## Extract provided
Spanish Flu: Nursing during history’s deadliest pandemic

Introduction

To mark the centenary of the 1918 Spanish flu pandemic, Florence Nightingale Museum created an immersive exhibition which told the story of the ‘deadliest pandemic in history’ through the experiences of the people who lived through it. The exhibition was awarded ‘Temporary or Touring Exhibition of the Year’ at the 2019 Museum and Heritage Awards. Here you can find out more about Spanish flu and access some of the resources created for the exhibition.

The exhibition ran from September 2018 to January 2020

Learn more about the team behind the animation: https://viralanimation.org/

In the autumn of 1918, as the First World War approached its end, a far more deadly killer was sweeping the globe – the Spanish influenza.

Over the next 18 months the virus ravaged the globe, infecting an estimated 500 million, and killing between 50 and 100 million. In Britain 250,000 people died, a disproportionately high number of them young and healthy adults.

In the early months of the pandemic, wartime censorship in the UK, USA and Germany minimised reports on the seriousness of the outbreak in order to boost morale and prevent panic. However, detailed reports were emerging from neutral Spain, where King Alfonso XIII fell gravely ill, giving rise to the nickname ‘Spanish flu’.

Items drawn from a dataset
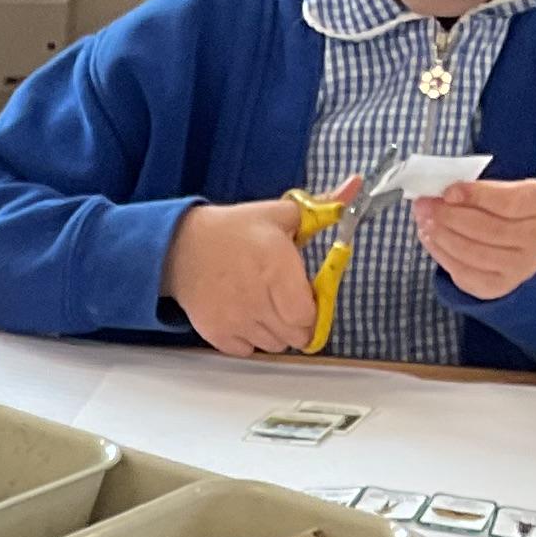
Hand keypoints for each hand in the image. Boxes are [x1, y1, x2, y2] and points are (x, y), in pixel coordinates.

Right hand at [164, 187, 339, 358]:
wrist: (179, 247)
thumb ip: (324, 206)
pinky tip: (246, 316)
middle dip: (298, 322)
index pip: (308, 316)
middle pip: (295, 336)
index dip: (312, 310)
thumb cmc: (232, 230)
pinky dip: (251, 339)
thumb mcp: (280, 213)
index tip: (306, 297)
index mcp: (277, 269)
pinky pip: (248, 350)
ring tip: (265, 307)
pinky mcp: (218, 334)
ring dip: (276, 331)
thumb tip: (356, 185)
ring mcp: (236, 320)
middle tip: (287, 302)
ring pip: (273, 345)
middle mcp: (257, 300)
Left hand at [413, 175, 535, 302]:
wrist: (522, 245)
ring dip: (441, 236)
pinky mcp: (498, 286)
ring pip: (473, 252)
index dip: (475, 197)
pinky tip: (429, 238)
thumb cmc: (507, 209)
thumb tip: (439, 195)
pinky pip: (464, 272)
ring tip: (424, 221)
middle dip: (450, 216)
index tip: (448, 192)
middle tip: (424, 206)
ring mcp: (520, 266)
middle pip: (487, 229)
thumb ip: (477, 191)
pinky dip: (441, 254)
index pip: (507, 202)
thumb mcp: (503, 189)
...
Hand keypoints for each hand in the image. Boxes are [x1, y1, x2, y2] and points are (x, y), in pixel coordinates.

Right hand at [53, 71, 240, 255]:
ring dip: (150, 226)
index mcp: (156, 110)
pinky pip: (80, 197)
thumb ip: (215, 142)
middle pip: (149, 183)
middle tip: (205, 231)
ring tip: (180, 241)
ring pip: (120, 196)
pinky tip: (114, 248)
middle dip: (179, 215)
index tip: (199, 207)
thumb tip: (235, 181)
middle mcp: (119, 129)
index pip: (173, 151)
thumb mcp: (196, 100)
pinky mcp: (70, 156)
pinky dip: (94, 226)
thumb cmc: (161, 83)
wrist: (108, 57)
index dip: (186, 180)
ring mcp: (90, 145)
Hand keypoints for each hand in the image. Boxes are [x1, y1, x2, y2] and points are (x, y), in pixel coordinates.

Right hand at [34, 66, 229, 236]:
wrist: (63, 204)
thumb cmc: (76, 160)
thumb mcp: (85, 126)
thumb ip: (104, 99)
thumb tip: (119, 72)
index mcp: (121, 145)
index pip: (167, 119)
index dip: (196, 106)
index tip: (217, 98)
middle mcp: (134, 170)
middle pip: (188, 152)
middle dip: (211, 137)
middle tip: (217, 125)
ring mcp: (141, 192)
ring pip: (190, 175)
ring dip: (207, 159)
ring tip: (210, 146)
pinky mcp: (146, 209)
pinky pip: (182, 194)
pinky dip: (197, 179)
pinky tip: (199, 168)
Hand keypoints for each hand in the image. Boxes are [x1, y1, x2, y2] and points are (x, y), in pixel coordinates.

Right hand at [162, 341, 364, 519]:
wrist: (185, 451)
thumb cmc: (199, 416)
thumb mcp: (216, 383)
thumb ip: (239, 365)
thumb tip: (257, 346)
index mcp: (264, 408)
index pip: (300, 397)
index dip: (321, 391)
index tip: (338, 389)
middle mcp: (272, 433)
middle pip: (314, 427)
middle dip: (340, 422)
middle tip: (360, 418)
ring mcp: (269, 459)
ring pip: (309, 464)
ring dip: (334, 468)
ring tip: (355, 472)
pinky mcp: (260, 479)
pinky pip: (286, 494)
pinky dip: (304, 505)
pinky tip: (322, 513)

## Your assignment
Please return the Spanish flu text in full, word for word.

## Expected answer
Spanish Flu: Nursing during history’s deadliest pandemic

Introduction

To mark the centenary of the 1918 Spanish flu pandemic, Florence Nightingale Museum created an immersive exhibition which told the story of the ‘deadliest pandemic in history’ through the experiences of the people who lived through it. The exhibition was awarded ‘Temporary or Touring Exhibition of the Year’ at the 2019 Museum and Heritage Awards. Here you can find out more about Spanish flu and access some of the resources created for the exhibition.

The exhibition ran from September 2018 to January 2020

Learn more about the team behind the animation: https://viralanimation.org/

In the autumn of 1918, as the First World War approached its end, a far more deadly killer was sweeping the globe – the Spanish influenza.

Over the next 18 months the virus ravaged the globe, infecting an estimated 500 million, and killing between 50 and 100 million. In Britain 250,000 people died, a disproportionately high number of them young and healthy adults.

In the early months of the pandemic, wartime censorship in the UK, USA and Germany minimised reports on the seriousness of the outbreak in order to boost morale and prevent panic. However, detailed reports were emerging from neutral Spain, where King Alfonso XIII fell gravely ill, giving rise to the nickname ‘Spanish flu’.